J'ignorais sa demande, et je l'interrogeais à mon tour pour connaître l'objectif qu'elle poursuivait en me posant toutes ces questions.

  • Vous êtes immiscés auprès de moi après l'intervention du curé, et vous m'aviez été présenté par votre tante Rose, pour m'aider. Gérard fait un gros boulot pour moi, et je l'en remercie, mais, toi, je ne comprends pas à quoi tu sers.
  •   Pour s'en sortir, dans la vie, il convient de bien comprendre les domaines dans lesquels on évolue. Je profite des derniers mois, ou des dernières semaines qui me restent avant mon affectation dans un couvent pour essayer de t'aider dans un secteur que je connais bien. Gérard m'a dit que dans le domaine des relations professionnelles, tu étais tout simplement un champion, et que dans les relations amicales, tu étais simplement bon, peut-être plus suiveur que meneur, comme tendance. Mais, tout cela est très positif quand même.

    Il est certain que si les hommes et les femmes fonctionnent intrinsèquement selon des codes différents, ces codes diffèrent selon les pays, les régions, les religions, les époques, et il s'ensuit que nous sommes tous d'énormes points d'interrogation pour ceux qui nous entourent.

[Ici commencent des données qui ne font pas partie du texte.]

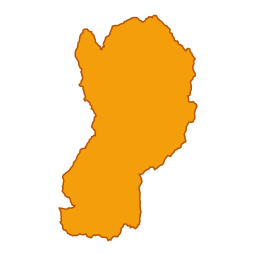 Huaylas, Áncash, Peru (Equal Earth projection)
{"feature_id": "86281439B81908215942962", "entity_name": "Huaylas", "entity_type": "district", "adm_level": 2, "iso_a3": "PER", "parent_name": "Peru", "parent_adm1": "Áncash", "projection": "equal_earth", "projection_center": [-77.846, -8.958], "detail": "fine", "context": "isolated", "style": "filled", "palette": "amber", "viewbox_px": 256, "rotation_deg": 0, "n_neighbors": 0, "source": "geoboundaries", "source_scale": "gbopen_adm2", "svg_char_len": 5691}
<svg xmlns="http://www.w3.org/2000/svg" viewBox="0 0 256 256"><path d="M87.1,29.0L84.4,29.3L83.1,30.1L83.0,32.1L80.7,34.6L79.9,36.6L79.7,38.6L79.4,39.7L79.4,41.1L79.1,41.8L78.1,42.6L78.2,44.0L78.0,44.8L77.6,45.5L77.6,47.1L76.7,49.1L75.6,50.4L75.7,51.2L75.2,52.7L75.4,53.8L75.2,54.9L75.4,56.7L76.6,58.2L77.1,59.4L78.4,61.5L78.8,63.2L78.8,64.6L80.1,67.7L80.6,68.5L81.8,68.9L81.5,71.1L80.8,72.0L81.8,73.4L81.9,75.2L82.6,77.5L82.5,79.2L82.4,79.6L81.4,80.5L81.2,82.6L79.2,84.7L79.6,85.7L80.2,86.2L81.1,85.9L83.1,86.8L83.3,87.2L83.1,88.0L83.1,89.8L83.7,90.3L84.2,93.4L85.1,95.3L85.4,96.4L84.9,98.1L84.1,98.7L84.0,99.1L85.1,101.0L85.6,100.9L86.1,100.2L87.0,100.2L88.0,101.1L88.3,101.7L89.0,102.0L89.9,102.9L90.2,104.9L91.5,105.9L91.7,106.8L91.3,108.5L91.4,108.8L92.9,109.6L93.8,111.4L94.2,113.0L95.4,113.8L95.5,114.1L95.9,116.3L95.1,116.7L94.4,117.6L94.3,118.0L94.4,118.5L94.1,119.5L94.3,120.5L93.1,122.0L92.9,122.9L92.6,123.2L92.2,125.1L91.8,125.9L91.6,126.7L91.7,127.1L92.8,128.0L93.6,129.5L94.3,129.9L95.4,131.9L95.5,132.7L95.1,133.2L95.0,133.8L95.3,135.5L93.9,135.5L92.5,136.7L91.7,136.7L91.2,138.4L89.3,140.0L89.5,140.8L89.0,141.2L88.6,142.3L87.3,143.4L86.7,145.3L86.2,146.0L85.5,146.5L85.7,147.2L85.0,148.2L82.2,148.5L82.0,148.9L81.4,149.0L80.2,149.9L79.8,152.5L79.4,153.3L78.0,154.8L77.1,157.0L76.7,157.6L76.5,158.9L75.2,161.0L73.6,162.4L73.4,164.5L72.8,165.9L71.0,167.7L71.0,168.0L68.3,171.4L65.6,173.1L64.9,173.9L64.2,174.4L63.0,175.6L62.7,176.5L62.7,177.5L63.6,179.5L63.8,181.1L63.3,182.7L63.3,184.5L62.4,186.7L63.1,188.1L62.7,188.8L62.3,191.4L64.9,194.4L65.2,195.8L65.4,196.1L67.1,196.9L67.7,197.6L69.1,197.4L69.5,197.5L70.3,199.5L70.5,201.0L72.2,204.9L73.3,205.5L74.7,205.5L74.9,205.6L74.9,205.9L73.6,207.2L71.4,208.1L70.8,208.2L68.9,207.8L67.2,209.0L66.3,209.2L65.0,209.1L62.5,208.4L59.6,208.2L59.1,207.5L59.3,208.7L60.3,210.6L60.8,211.9L61.0,212.9L61.0,215.8L61.4,216.8L61.4,217.4L61.0,218.6L61.4,220.3L61.3,221.1L61.2,221.4L60.2,221.9L60.7,223.3L61.5,224.0L62.8,225.8L62.6,227.2L63.2,229.4L64.3,230.0L65.4,230.1L66.5,231.2L67.7,233.3L69.2,234.0L69.8,234.8L71.1,234.8L72.8,235.8L73.9,235.3L76.5,235.6L78.1,235.0L79.4,233.9L82.8,234.8L84.8,234.4L85.9,233.9L87.4,236.6L88.5,237.0L89.6,237.0L90.9,237.9L91.7,237.4L91.9,236.6L92.8,236.1L93.3,235.2L94.6,235.1L95.5,235.5L96.3,235.2L99.4,234.9L99.7,235.2L100.5,236.2L102.0,237.2L106.1,237.4L107.0,238.2L108.2,240.6L108.4,240.6L109.5,239.6L110.9,240.0L111.1,239.3L112.2,237.7L113.0,237.2L113.5,236.5L114.5,236.4L117.7,236.8L118.4,235.2L120.2,233.3L121.0,231.0L121.1,228.5L123.1,226.5L123.3,225.3L123.7,224.3L124.1,224.5L124.6,224.1L126.2,224.1L126.5,224.2L127.1,225.4L127.7,225.9L128.2,226.0L129.9,225.4L130.1,225.7L130.4,227.7L131.6,227.0L132.6,227.0L133.4,226.8L134.5,228.3L135.3,228.7L137.4,226.9L137.7,225.9L138.2,225.0L139.5,224.2L139.3,223.0L140.0,220.8L139.8,219.7L139.8,217.5L140.3,215.9L140.2,214.4L140.9,212.6L140.9,211.0L140.4,209.8L140.4,208.4L140.1,206.7L140.0,204.3L140.3,202.6L139.7,198.4L139.9,196.5L139.8,195.3L140.1,193.6L139.0,188.1L139.2,186.9L141.0,183.7L142.1,181.3L141.3,180.2L141.3,179.9L141.6,179.4L141.7,179.0L141.1,178.4L140.7,177.0L139.3,174.4L140.8,174.3L142.8,173.6L143.6,172.8L144.5,171.4L145.9,170.3L149.4,168.6L149.8,167.3L151.0,167.0L151.7,167.2L152.6,167.0L153.1,167.2L154.3,168.4L154.4,169.4L154.7,169.7L155.4,168.9L156.8,168.4L158.2,166.9L160.5,165.2L162.3,164.7L163.1,163.8L164.0,162.0L164.6,159.6L167.3,156.3L167.5,155.8L168.4,155.7L169.8,156.3L170.6,156.4L171.9,154.0L173.1,153.1L173.9,152.2L174.2,151.6L174.5,150.5L175.7,150.0L176.2,149.6L176.9,149.5L177.5,148.6L178.7,148.4L180.8,147.3L181.2,145.3L181.7,144.5L181.7,144.0L183.1,143.2L183.6,142.5L184.4,142.5L185.1,142.1L185.8,141.2L184.9,137.6L184.9,136.0L184.1,134.5L184.9,132.3L185.8,131.1L186.1,130.0L186.2,128.1L186.1,127.3L188.9,122.1L192.0,122.3L192.8,121.9L193.2,121.5L193.7,120.0L194.7,118.4L194.8,118.0L194.7,115.1L194.4,113.4L194.5,112.7L195.4,109.6L196.9,106.5L196.3,104.3L194.9,103.5L193.2,101.6L190.7,102.1L189.6,102.0L188.6,101.4L188.6,98.1L187.5,96.0L188.7,95.8L189.7,95.2L190.2,93.9L190.2,92.1L191.2,89.5L191.3,87.8L191.0,87.2L191.4,85.5L190.8,84.5L190.7,82.9L190.4,82.4L190.5,81.7L190.9,81.0L192.7,79.2L193.0,77.8L193.6,76.7L194.7,76.3L195.1,76.0L195.2,73.3L194.2,72.0L193.5,70.1L193.0,69.3L192.9,67.4L192.7,66.3L193.6,64.8L194.0,63.4L193.5,60.7L194.9,59.5L195.0,58.4L194.3,57.8L192.7,55.8L191.8,53.4L190.3,51.7L189.9,50.9L189.7,49.4L189.5,48.7L188.3,48.4L187.3,48.8L186.6,49.6L186.1,50.7L185.7,50.9L184.8,49.8L184.0,49.1L183.2,47.9L182.4,46.0L181.6,45.7L180.5,44.6L179.1,44.6L178.3,43.8L178.1,42.9L178.2,42.3L177.3,41.0L176.2,41.2L175.3,40.8L174.5,40.7L174.4,39.7L173.9,37.7L173.4,37.3L172.2,35.1L172.2,33.8L171.3,33.2L170.4,33.0L169.8,32.3L169.9,30.2L170.1,29.4L168.4,27.9L166.5,25.7L164.7,25.3L162.0,22.0L159.6,20.3L158.8,19.3L157.7,18.4L156.5,15.8L153.9,15.4L153.4,15.8L152.0,17.8L150.9,16.7L150.2,16.9L148.8,16.8L147.9,18.3L146.0,18.7L145.8,19.5L144.8,20.8L142.3,22.3L141.1,20.6L139.5,20.3L138.1,18.6L136.8,17.6L133.9,17.5L132.8,18.0L131.6,17.9L130.6,19.0L130.2,18.9L129.5,19.5L128.1,19.9L126.3,21.0L126.0,21.6L125.1,21.3L124.8,21.5L124.4,21.7L123.5,23.3L122.7,23.4L120.0,24.3L118.3,25.4L115.3,25.7L114.4,25.5L113.8,26.0L112.6,26.1L112.3,26.4L112.1,27.7L111.0,30.7L110.4,31.7L109.8,33.8L109.8,34.4L109.3,34.9L108.6,36.0L107.1,36.4L105.6,37.5L105.1,40.0L104.7,40.7L104.3,41.9L103.7,42.5L103.4,43.9L104.3,46.6L103.9,47.0L103.2,46.7L102.8,46.9L101.9,48.5L101.9,49.4L101.4,49.7L101.0,49.5L100.6,48.7L100.1,46.5L98.6,45.4L97.4,44.3L96.9,43.4L95.8,42.6L95.4,41.3L95.4,39.9L94.9,38.9L93.9,35.8L93.4,34.8L92.6,34.3L91.9,33.2L91.5,32.5L91.5,31.8L90.2,31.7L88.8,31.0L87.1,29.0Z" fill="#f59e0b" stroke="#b45309" stroke-width="1.5"/></svg>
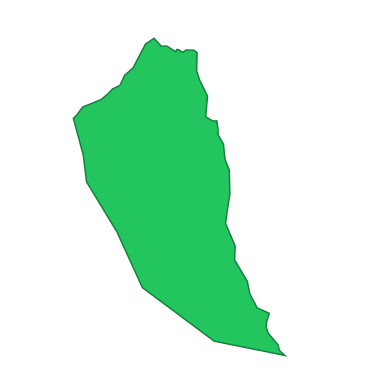 San Mateo Cajonos, Oaxaca, Mexico, rotated 16°
{"feature_id": "50627088B20375223993214", "entity_name": "San Mateo Cajonos", "entity_type": "district", "adm_level": 2, "iso_a3": "MEX", "parent_name": "Mexico", "parent_adm1": "Oaxaca", "projection": "equal_earth", "projection_center": [-96.196, 17.154], "detail": "fine", "context": "isolated", "style": "filled", "palette": "green", "viewbox_px": 384, "rotation_deg": 16, "n_neighbors": 0, "source": "geoboundaries", "source_scale": "gbopen_adm2", "svg_char_len": 801}
<svg xmlns="http://www.w3.org/2000/svg" viewBox="0 0 384 384"><g transform="rotate(16 192 192)"><path d="M57.7,154.0L77.2,186.3L77.4,186.8L87.9,211.4L130.8,251.0L170.7,297.6L254.5,329.3L326.3,323.5L319.7,320.2L316.7,315.1L304.1,306.7L300.7,301.5L299.5,296.4L299.7,287.4L286.5,285.3L275.7,274.0L269.8,262.6L251.6,245.5L248.5,232.2L232.9,213.0L230.7,197.8L229.1,184.0L222.0,161.3L221.8,160.7L214.7,151.4L209.0,137.2L201.4,129.9L199.6,124.3L196.2,116.7L192.4,118.1L184.4,115.9L180.5,95.5L168.7,82.5L163.1,74.4L158.5,56.7L154.9,55.2L147.4,57.0L144.5,60.3L139.7,58.9L138.1,59.2L137.6,61.6L127.6,58.7L122.2,60.3L113.1,54.7L110.8,57.5L106.5,62.6L101.1,89.1L95.1,98.3L93.3,109.4L87.2,114.8L83.9,121.2L78.9,128.4L63.5,140.4L60.3,149.2L57.7,154.0Z" fill="#22c55e" stroke="#15803d" stroke-width="1.5"/></g></svg>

    Je suis un point d’interrogation pour toi, et réciproquement. Cette Élodie n'est pas un monstre dangereux à combattre, mais une toute petite bonne femme guidée par une idée fixe. Elle ne peut faire peur à personne, et personne ne doit reculer devant elle.

    La femme que tu as maltraitée était aussi inoffensive, tu n'en avais pas peur, et tu en as profité pour te défouler.

    Quand je te pose une question, ce n'est pas pour en avoir, moi, la réponse, mais pour que tu prennes conscience, toi, des questions nouvelles qui sont présentes dans ta réponse. Pour que cela t'ouvre des horizons de réflexions.

    Tiens, on va arrêter là. Une dernière question pour la route. Et ce que tu sais ce qu'en tant que femme, pense ta mère ? Crois-tu que sur ce sujet, tu en sais plus sur elle, que sur Élodie, ou que sur moi ?

  • C'est vrai. J'ai travaillé à la Poste pendant des vacances, et j'avais un collègue facteur qui revenait de son voyage de noces en Italie. Il me racontait : j'étais dans le train, ma femme dormait sur la banquette en face de moi, et je me suis pris à penser. Mais qui est-elle, au fond, je ne la connais même pas.
  •  C'est pourquoi il est inutile de chercher ce que les gens ont dans la tête. Accueille les gens, avec confiance, évite de te centrer sur tes préoccupations, pour pouvoir observer. Observe avec attention. Par exemple, tient, de quelles couleurs sont mes yeux, ceux d’Élodie, ceux de ta mère. Quand tu seras capable de savoir ça, non seulement tu amélioreras ta mémoire, mais tu sauras que tu échappes aux cogitations intempestives qui sapent tes relations.

    Regardes-tu seulement les gens dans les yeux, lors d'une conversation. Je ne crois pas. Je cherche constamment ton regard, et je ne le trouve pas.

    Quand tu marches dans la rue, gardes-tu la tête haute, permettant de voir au loin, et d'apprécier un paysage dans sa totalité, ou regardes-tu le trottoir et le bout de tes pieds.

    Ce sont deux mondes proches, mais complètement différents.

Sur ce, nous nous fîmes la bise et je retournais chez moi.

Je n'avais plus l'impression d'être sa tête de Turc. Il me semblait que cela me serait profitable de réfléchir sur les sujets qu'elle m'avait suggérés.